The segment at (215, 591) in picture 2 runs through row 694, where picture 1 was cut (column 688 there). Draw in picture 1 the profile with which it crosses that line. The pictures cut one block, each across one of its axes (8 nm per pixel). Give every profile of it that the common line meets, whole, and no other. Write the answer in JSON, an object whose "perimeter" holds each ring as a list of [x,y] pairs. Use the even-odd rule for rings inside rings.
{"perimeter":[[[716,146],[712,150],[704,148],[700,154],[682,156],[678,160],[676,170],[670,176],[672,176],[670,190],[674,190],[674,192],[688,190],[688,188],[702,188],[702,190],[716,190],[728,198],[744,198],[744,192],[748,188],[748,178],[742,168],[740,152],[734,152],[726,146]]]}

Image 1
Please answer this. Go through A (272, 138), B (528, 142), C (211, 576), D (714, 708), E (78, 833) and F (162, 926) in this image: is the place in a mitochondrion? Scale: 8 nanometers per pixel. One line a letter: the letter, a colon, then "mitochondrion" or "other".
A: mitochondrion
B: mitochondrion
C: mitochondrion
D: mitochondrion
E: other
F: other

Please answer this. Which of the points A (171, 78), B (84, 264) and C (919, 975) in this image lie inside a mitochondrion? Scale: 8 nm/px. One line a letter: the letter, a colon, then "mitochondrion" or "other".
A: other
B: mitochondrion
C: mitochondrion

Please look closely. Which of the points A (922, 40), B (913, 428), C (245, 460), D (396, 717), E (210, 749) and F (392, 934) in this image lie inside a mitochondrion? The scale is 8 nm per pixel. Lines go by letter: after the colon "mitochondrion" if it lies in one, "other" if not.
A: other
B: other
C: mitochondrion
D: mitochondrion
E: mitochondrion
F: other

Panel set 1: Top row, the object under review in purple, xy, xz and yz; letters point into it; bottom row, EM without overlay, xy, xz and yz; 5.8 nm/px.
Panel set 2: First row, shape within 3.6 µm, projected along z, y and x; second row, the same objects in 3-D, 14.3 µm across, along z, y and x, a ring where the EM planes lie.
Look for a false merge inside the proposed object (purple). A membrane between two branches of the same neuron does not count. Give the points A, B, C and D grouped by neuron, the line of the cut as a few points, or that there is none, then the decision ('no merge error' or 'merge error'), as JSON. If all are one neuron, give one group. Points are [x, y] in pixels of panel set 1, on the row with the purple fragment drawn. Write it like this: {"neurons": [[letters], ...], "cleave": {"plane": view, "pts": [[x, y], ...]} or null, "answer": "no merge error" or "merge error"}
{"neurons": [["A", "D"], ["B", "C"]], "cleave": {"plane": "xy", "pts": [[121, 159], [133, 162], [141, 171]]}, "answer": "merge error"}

----

*Task requirements*:
Return all entries exactly.

*Output for this exercise*:
The segment at (215, 591) in picture 2 runs through row 694, where picture 1 was cut (column 688 there). Draw in picture 1 the profile with which it crosses that line. The pictures cut one block, each across one of its axes (8 nm per pixel). Give every profile of it that the common line meets, whole, and no other. Write the answer in JSON, an object whose "perimeter" holds each ring as a list of [x,y] pairs. Use the even-odd rule for rings inside rings.
{"perimeter":[[[716,146],[712,150],[704,148],[700,154],[682,156],[678,160],[676,170],[670,176],[672,176],[670,190],[674,190],[674,192],[688,190],[688,188],[702,188],[702,190],[716,190],[728,198],[744,198],[744,192],[748,188],[748,178],[742,168],[740,152],[734,152],[726,146]]]}

Image 1
Please answer this. Go through A (272, 138), B (528, 142), C (211, 576), D (714, 708), E (78, 833) and F (162, 926) in this image: is the place in a mitochondrion? Scale: 8 nanometers per pixel. One line a letter: the letter, a colon, then "mitochondrion" or "other".
A: mitochondrion
B: mitochondrion
C: mitochondrion
D: mitochondrion
E: other
F: other

Please answer this. Which of the points A (171, 78), B (84, 264) and C (919, 975) in this image lie inside a mitochondrion? Scale: 8 nm/px. One line a letter: the letter, a colon, then "mitochondrion" or "other".
A: other
B: mitochondrion
C: mitochondrion

Please look closely. Which of the points A (922, 40), B (913, 428), C (245, 460), D (396, 717), E (210, 749) and F (392, 934) in this image lie inside a mitochondrion? The scale is 8 nm per pixel. Lines go by letter: after the colon "mitochondrion" if it lies in one, "other" if not.
A: other
B: other
C: mitochondrion
D: mitochondrion
E: mitochondrion
F: other

Panel set 1: Top row, the object under review in purple, xy, xz and yz; letters point into it; bottom row, EM without overlay, xy, xz and yz; 5.8 nm/px.
Panel set 2: First row, shape within 3.6 µm, projected along z, y and x; second row, the same objects in 3-D, 14.3 µm across, along z, y and x, a ring where the EM planes lie.
Look for a false merge inside the proposed object (purple). A membrane between two branches of the same neuron does not count. Give the points A, B, C and D grouped by neuron, the line of the cut as a few points, or that there is none, then the decision ('no merge error' or 'merge error'), as JSON. If all are one neuron, give one group. Points are [x, y] in pixels of panel set 1, on the row with the purple fragment drawn. Write it like this: {"neurons": [[letters], ...], "cleave": {"plane": view, "pts": [[x, y], ...]} or null, "answer": "no merge error" or "merge error"}
{"neurons": [["A", "D"], ["B", "C"]], "cleave": {"plane": "xy", "pts": [[121, 159], [133, 162], [141, 171]]}, "answer": "merge error"}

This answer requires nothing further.